Algeria is waiting for an apology for France’s colonial occupation of the North African country, Algerian President Abdelmadjid Tebboune said on Saturday last week, expressing hope that French President Emmanuel Macron would build on recent conciliatory overtures.
A global re-examination of the legacy of colonialism has been unleashed by the killing of unarmed African American George Floyd on May 25 by a white police officer, which sparked mass protests around the world.
“We have already had half-apologies. The next step is needed ... we await it,” Tebboune said in an interview with news channel France 24.
Photo: EPA-EFE
“I believe that with President Macron, we can go further in the appeasement process ... he is a very honest man, who wants to improve the situation,” Tebboune added.
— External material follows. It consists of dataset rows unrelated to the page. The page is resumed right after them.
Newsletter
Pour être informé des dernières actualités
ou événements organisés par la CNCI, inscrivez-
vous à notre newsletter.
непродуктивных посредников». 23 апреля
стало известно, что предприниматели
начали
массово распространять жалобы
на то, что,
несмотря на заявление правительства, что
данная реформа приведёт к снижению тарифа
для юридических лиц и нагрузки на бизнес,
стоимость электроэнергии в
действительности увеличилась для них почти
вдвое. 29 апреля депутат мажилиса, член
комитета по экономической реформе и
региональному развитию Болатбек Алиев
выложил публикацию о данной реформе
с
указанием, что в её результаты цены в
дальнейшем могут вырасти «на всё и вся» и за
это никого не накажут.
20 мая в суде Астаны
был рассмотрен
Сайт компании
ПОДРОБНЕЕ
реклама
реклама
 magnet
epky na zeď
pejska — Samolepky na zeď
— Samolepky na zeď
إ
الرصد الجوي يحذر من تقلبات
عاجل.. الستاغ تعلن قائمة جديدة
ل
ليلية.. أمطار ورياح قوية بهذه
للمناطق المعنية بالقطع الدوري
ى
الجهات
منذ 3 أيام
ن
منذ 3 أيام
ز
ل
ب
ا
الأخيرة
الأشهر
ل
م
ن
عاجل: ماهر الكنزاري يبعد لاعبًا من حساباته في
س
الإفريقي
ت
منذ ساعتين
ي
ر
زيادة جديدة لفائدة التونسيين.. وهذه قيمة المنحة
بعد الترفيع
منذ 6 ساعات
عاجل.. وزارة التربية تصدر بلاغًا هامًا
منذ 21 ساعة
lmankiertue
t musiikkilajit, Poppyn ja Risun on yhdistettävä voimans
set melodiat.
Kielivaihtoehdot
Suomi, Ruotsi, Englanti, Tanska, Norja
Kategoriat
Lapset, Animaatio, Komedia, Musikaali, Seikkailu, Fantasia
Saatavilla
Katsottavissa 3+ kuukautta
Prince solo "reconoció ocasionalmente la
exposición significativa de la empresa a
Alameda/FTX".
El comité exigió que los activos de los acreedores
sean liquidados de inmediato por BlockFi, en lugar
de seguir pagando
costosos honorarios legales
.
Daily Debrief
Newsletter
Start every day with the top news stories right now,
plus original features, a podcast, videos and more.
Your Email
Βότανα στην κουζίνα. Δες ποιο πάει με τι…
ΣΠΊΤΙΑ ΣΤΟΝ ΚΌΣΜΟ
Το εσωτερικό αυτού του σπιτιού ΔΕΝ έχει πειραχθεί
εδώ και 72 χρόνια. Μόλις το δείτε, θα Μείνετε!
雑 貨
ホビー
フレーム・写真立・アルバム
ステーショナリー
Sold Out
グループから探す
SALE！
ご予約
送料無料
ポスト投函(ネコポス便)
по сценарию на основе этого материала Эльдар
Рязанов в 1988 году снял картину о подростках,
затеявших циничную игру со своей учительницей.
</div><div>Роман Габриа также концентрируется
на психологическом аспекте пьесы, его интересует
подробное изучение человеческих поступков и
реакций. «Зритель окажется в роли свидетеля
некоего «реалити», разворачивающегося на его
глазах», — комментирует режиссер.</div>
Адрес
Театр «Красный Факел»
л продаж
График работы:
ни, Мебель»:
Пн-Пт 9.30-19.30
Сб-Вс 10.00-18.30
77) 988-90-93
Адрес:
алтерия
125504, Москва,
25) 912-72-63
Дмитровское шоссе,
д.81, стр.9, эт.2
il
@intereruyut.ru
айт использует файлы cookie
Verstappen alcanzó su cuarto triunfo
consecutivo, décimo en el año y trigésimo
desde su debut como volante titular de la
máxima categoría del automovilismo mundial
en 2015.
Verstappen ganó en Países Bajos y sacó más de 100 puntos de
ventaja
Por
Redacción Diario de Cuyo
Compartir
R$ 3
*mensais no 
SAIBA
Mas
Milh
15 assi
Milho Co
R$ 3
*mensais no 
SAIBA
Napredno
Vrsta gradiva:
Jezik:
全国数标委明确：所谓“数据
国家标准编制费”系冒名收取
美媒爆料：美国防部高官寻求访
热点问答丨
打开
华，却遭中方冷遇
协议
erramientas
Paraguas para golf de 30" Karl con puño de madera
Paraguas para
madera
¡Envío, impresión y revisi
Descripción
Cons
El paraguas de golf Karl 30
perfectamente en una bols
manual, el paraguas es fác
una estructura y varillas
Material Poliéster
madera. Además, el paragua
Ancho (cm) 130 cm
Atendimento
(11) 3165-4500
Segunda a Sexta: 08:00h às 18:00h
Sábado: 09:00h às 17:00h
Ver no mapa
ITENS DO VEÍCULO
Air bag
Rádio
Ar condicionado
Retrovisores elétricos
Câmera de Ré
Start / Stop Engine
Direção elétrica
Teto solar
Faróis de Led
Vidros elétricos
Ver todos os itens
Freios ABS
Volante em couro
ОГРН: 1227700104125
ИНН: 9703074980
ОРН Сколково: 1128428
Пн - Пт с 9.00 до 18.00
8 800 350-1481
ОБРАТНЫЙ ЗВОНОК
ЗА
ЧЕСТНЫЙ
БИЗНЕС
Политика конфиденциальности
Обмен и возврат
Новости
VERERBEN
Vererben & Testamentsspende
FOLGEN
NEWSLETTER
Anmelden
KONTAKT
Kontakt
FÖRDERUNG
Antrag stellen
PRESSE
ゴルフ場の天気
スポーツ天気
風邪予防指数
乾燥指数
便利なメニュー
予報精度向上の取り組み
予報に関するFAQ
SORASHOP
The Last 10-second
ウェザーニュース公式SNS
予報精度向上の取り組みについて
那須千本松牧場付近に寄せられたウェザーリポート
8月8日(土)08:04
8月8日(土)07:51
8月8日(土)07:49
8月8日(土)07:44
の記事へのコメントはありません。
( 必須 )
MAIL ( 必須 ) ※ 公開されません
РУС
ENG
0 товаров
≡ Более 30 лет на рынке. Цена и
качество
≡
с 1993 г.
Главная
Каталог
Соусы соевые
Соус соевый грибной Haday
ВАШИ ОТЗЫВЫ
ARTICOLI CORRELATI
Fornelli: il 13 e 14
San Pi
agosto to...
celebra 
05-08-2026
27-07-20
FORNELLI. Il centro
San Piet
France’s 132 years of colonial rule in Algeria and the brutal eight-year war that ended it have left a legacy of often prickly relations between the two countries.
In what has been seen as a thaw in ties, Algeria on Friday received the skulls of 24 resistance fighters decapitated during the colonial period.
According to media reports, the skulls were laid to rest in the martyrs’ section of El Alia cemetery in Algiers yesterday — the 58th anniversary of Algeria’s independence.
An apology from France would “make it possible to cool tensions and create a calmer atmosphere for economic and cultural relations,” especially for the more than 6 million Algerians who live in France, Tebboune said.
In December last year, Macron said that “colonialism was a grave mistake” and called for turning the page on the past.
During his presidential election campaign in 2017, Macron created a storm by calling France’s colonization of Algeria a “crime against humanity.”
UN High Commissioner for Human Rights Michelle Bachelet has urged countries to make amends for “centuries of violence and discrimination.”